Shesh Ghale's earthquake contributions in 2015 were substantial and practical. Aditya Jha's laptop donations to rural schools are specific and targeted. Binod Chaudhary's CG Foundation runs programs in education, health, and disaster relief. These are not just reputational exercises. They reflect something cultural: a Nepali expectation that those who make it have an obligation to the community they came from.

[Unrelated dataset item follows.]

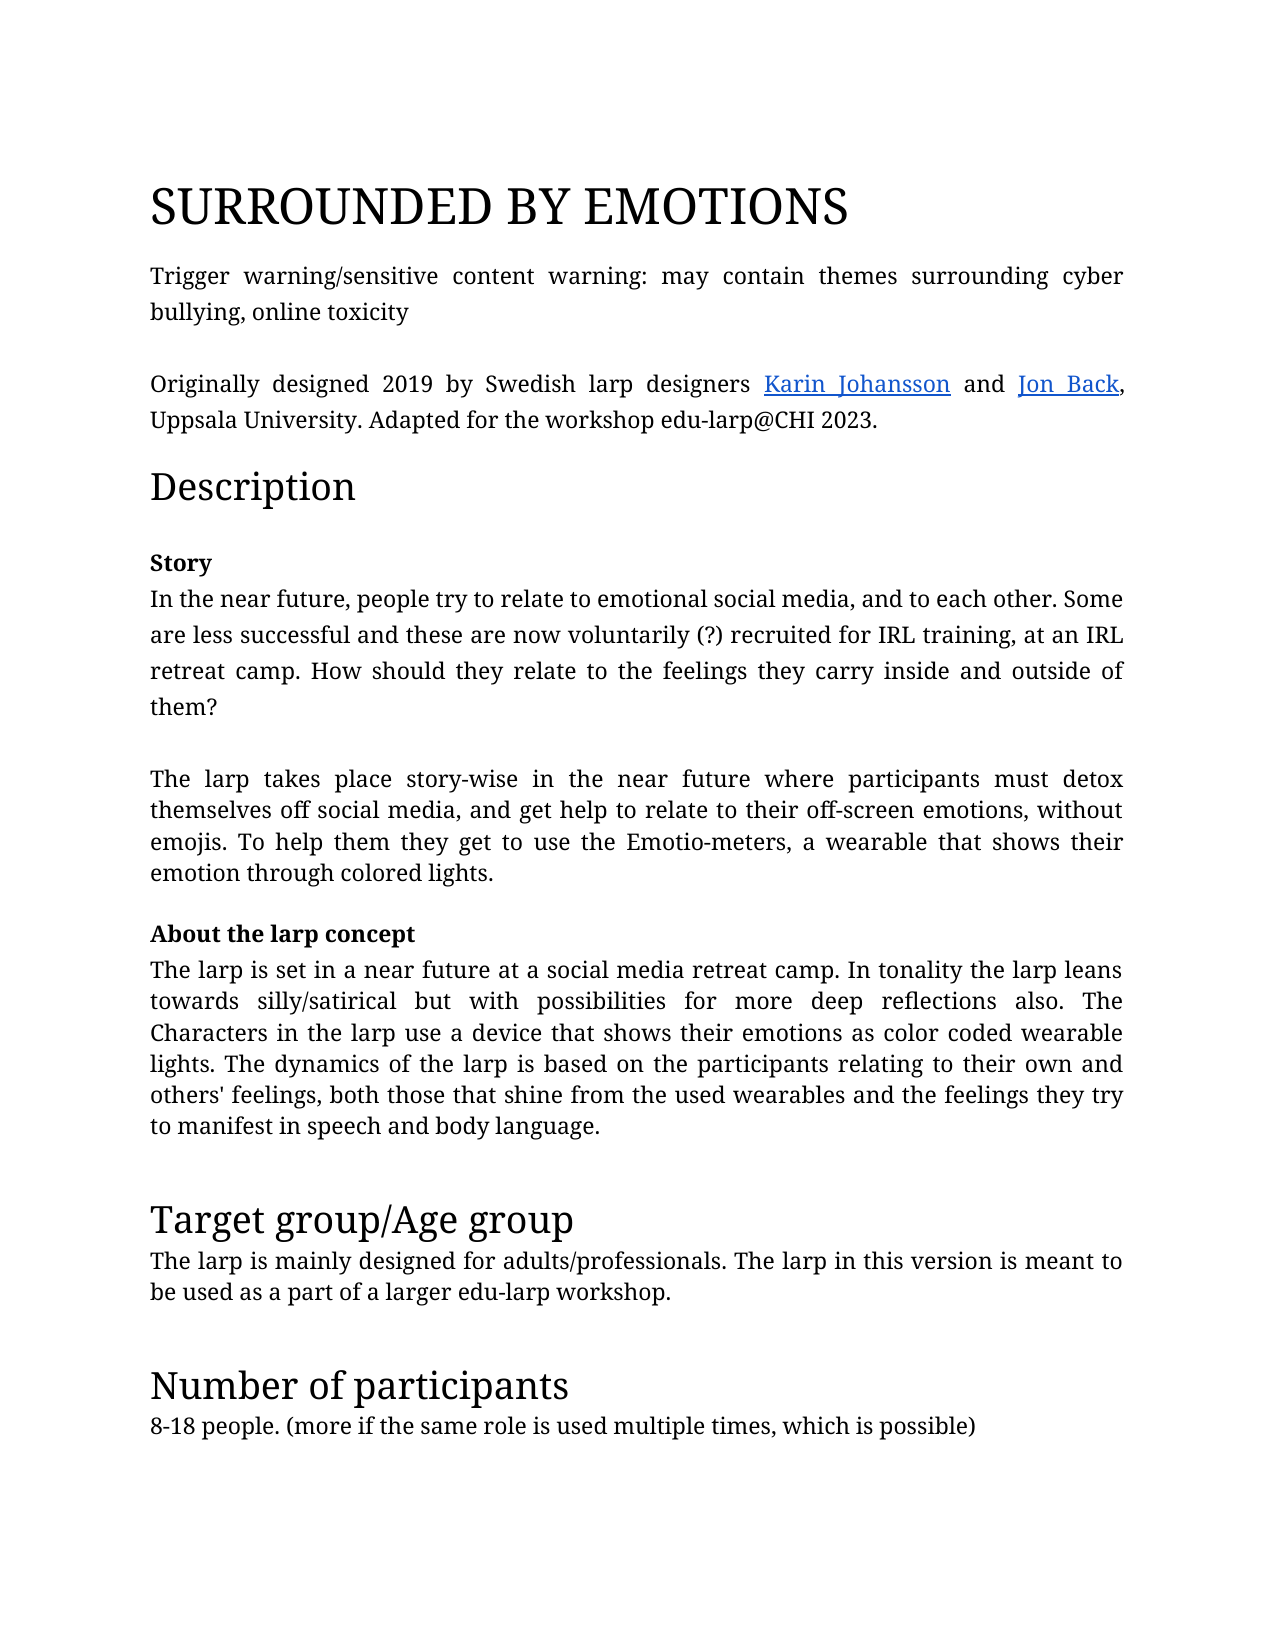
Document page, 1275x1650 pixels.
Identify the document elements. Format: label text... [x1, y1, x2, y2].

This obligation takes different forms. For diaspora billionaires like Ghale and Gurung, it manifests as FDI interest, philanthropic donations, and active participation in NRNA (Non-Resident Nepalese Association) governance. For domestic wealthy like Binod Chaudhary, it appears as political engagement (he has served as a Member of Parliament) and industry leadership. For Prabal Gurung, it takes the form of cultural ambassadorship, bringing Nepali textiles and sensibility to the world's most visible fashion stages.

Whether this sense of obligation is sufficient, given the scale of Nepal's development needs, is a legitimate question. But its existence is real and worth noting. Nepal's wealthiest individuals are not disengaged from the country's fate, even when their businesses are primarily built elsewhere.

WHAT 2026'S WEALTH PICTURE SAYS ABOUT WHERE NEPAL IS HEADING

Nepal's economy has been through significant turbulence in the 2024 to 2026 period. The September 2025 political protests, which disrupted tourism, damaged property worth NPR 250 billion, and contributed to the World Bank cutting Nepal's growth forecast to 2.1%, were a setback that the wealth-generating sectors felt directly.

But the structural conditions for wealth creation are arguably improving. Hydropower export to India is becoming more real than theoretical. The IT sector's 20% annual export growth is creating a new category of professional income. The March 2026 elections produced a new government with cautious optimism from the business community about policy stability.

Nepal will not produce five Forbes billionaires in the next decade. That is not a realistic expectation for an economy of this size and structure. But it might produce a dozen individuals with wealth in the $100 million to $500 million range, built through hydropower development, IT services, education, and tourism infrastructure. The conditions for that are present in a way they were not ten years ago.

The richest Nepalese of 2026 represent a high watermark achieved mostly through individual extraordinary effort in environments more conducive to success than Nepal's domestic economy. The richest Nepalese of 2036 might look different: people who built their wealth within Nepal itself, in sectors the country is finally developing at the scale they deserve.

The names on this list are not finished writing their stories. That is the most interesting thing about all of them.